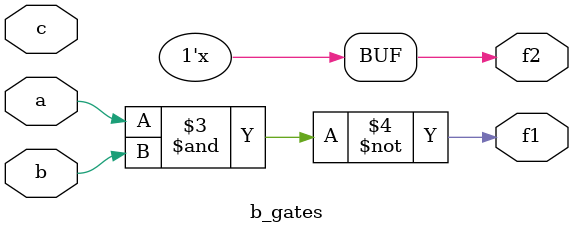
<source format=v>
`timescale 1ns / 1ps
module b_gates(a,b,c,f1,f2
    );
	input a,b,c;
	output f1,f2;
	wire a,b,c;
	reg f1,f2;
	always@(a or b or c)
	begin 
		f2 = f1^f2;
		f1 = ~(a&b);

	end

endmodule

</source>
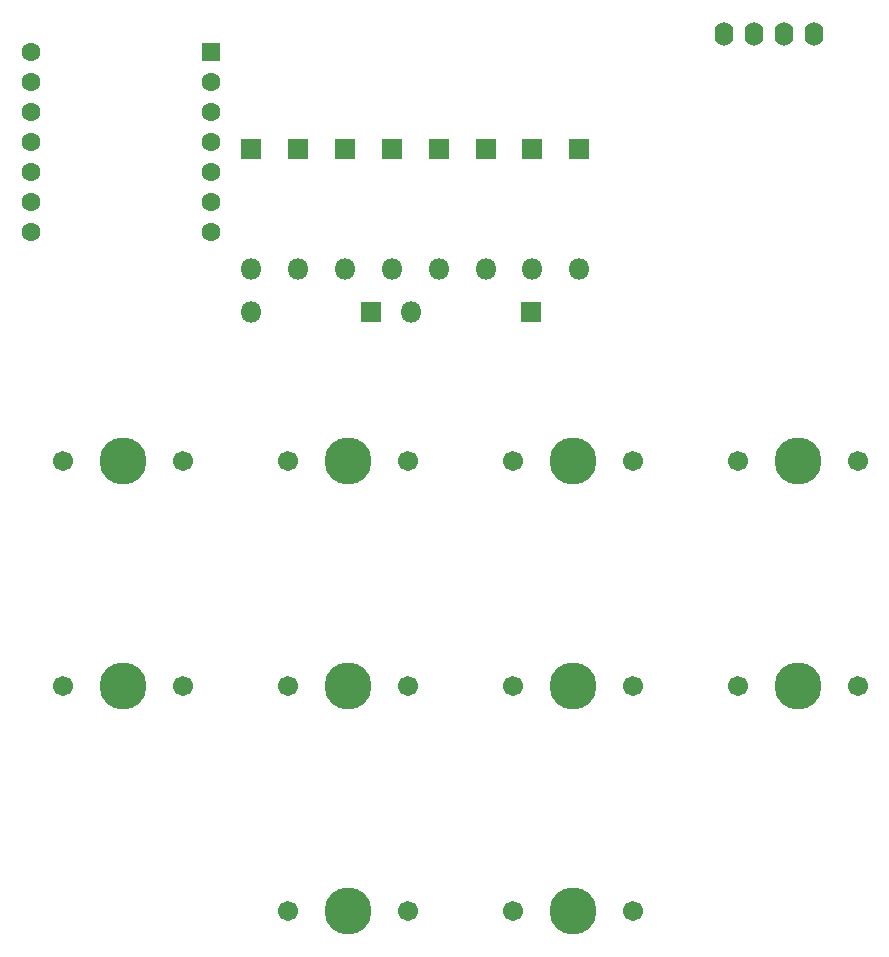
<source format=gbr>
%TF.GenerationSoftware,KiCad,Pcbnew,8.0.5-dirty*%
%TF.CreationDate,2024-10-03T21:51:06-04:00*%
%TF.ProjectId,cool-keyboard,636f6f6c-2d6b-4657-9962-6f6172642e6b,rev?*%
%TF.SameCoordinates,Original*%
%TF.FileFunction,Soldermask,Top*%
%TF.FilePolarity,Negative*%
%FSLAX46Y46*%
G04 Gerber Fmt 4.6, Leading zero omitted, Abs format (unit mm)*
G04 Created by KiCad (PCBNEW 8.0.5-dirty) date 2024-10-03 21:51:06*
%MOMM*%
%LPD*%
G01*
G04 APERTURE LIST*
%ADD10C,1.701800*%
%ADD11C,3.987800*%
%ADD12O,1.600000X2.000000*%
%ADD13R,1.800000X1.800000*%
%ADD14O,1.800000X1.800000*%
%ADD15R,1.600000X1.600000*%
%ADD16C,1.600000*%
G04 APERTURE END LIST*
D10*
%TO.C,SW7*%
X150844300Y-108807200D03*
D11*
X155924300Y-108807200D03*
D10*
X161004300Y-108807200D03*
%TD*%
%TO.C,SW3*%
X150844300Y-89757200D03*
D11*
X155924300Y-89757200D03*
D10*
X161004300Y-89757200D03*
%TD*%
D12*
%TO.C,Brd1*%
X168673000Y-53662000D03*
X171213000Y-53662000D03*
X173753000Y-53662000D03*
X176293000Y-53662000D03*
%TD*%
D10*
%TO.C,SW6*%
X131794300Y-108807200D03*
D11*
X136874300Y-108807200D03*
D10*
X141954300Y-108807200D03*
%TD*%
%TO.C,SW4*%
X169894300Y-89757200D03*
D11*
X174974300Y-89757200D03*
D10*
X180054300Y-89757200D03*
%TD*%
%TO.C,SW5*%
X112744300Y-108807200D03*
D11*
X117824300Y-108807200D03*
D10*
X122904300Y-108807200D03*
%TD*%
%TO.C,SW10*%
X150844300Y-127857200D03*
D11*
X155924300Y-127857200D03*
D10*
X161004300Y-127857200D03*
%TD*%
%TO.C,SW9*%
X131794300Y-127857200D03*
D11*
X136874300Y-127857200D03*
D10*
X141954300Y-127857200D03*
%TD*%
%TO.C,SW1*%
X112744300Y-89757200D03*
D11*
X117824300Y-89757200D03*
D10*
X122904300Y-89757200D03*
%TD*%
%TO.C,SW2*%
X131794300Y-89757200D03*
D11*
X136874300Y-89757200D03*
D10*
X141954300Y-89757200D03*
%TD*%
%TO.C,SW8*%
X169894300Y-108807200D03*
D11*
X174974300Y-108807200D03*
D10*
X180054300Y-108807200D03*
%TD*%
D13*
%TO.C,D9*%
X152304700Y-77184200D03*
D14*
X142144700Y-77184200D03*
%TD*%
D13*
%TO.C,D6*%
X136588500Y-63373000D03*
D14*
X136588500Y-73533000D03*
%TD*%
D13*
%TO.C,D10*%
X138811000Y-77184200D03*
D14*
X128651000Y-77184200D03*
%TD*%
D13*
%TO.C,D3*%
X148494700Y-63373000D03*
D14*
X148494700Y-73533000D03*
%TD*%
D13*
%TO.C,D4*%
X144526000Y-63373000D03*
D14*
X144526000Y-73533000D03*
%TD*%
D13*
%TO.C,D1*%
X156432200Y-63373000D03*
D14*
X156432200Y-73533000D03*
%TD*%
D13*
%TO.C,D2*%
X152463500Y-63373000D03*
D14*
X152463500Y-73533000D03*
%TD*%
D13*
%TO.C,D7*%
X132619700Y-63373000D03*
D14*
X132619700Y-73533000D03*
%TD*%
D15*
%TO.C,U2*%
X125222000Y-55183000D03*
D16*
X125222000Y-57723000D03*
X125222000Y-60263000D03*
X125222000Y-62803000D03*
X125222000Y-65343000D03*
X125222000Y-67883000D03*
X125222000Y-70423000D03*
X109982000Y-70423000D03*
X109982000Y-67883000D03*
X109982000Y-65343000D03*
X109982000Y-62803000D03*
X109982000Y-60263000D03*
X109982000Y-57723000D03*
X109982000Y-55183000D03*
%TD*%
D13*
%TO.C,D5*%
X140557200Y-63373000D03*
D14*
X140557200Y-73533000D03*
%TD*%
D13*
%TO.C,D8*%
X128651000Y-63373000D03*
D14*
X128651000Y-73533000D03*
%TD*%
M02*

</source>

☆ ☆ ☆ ☆

▶ **What is required**: Scan the entries above and copy each line where "LIST" occurs.

▶ **Answer space**:
G04 APERTURE LIST*
G04 APERTURE END LIST*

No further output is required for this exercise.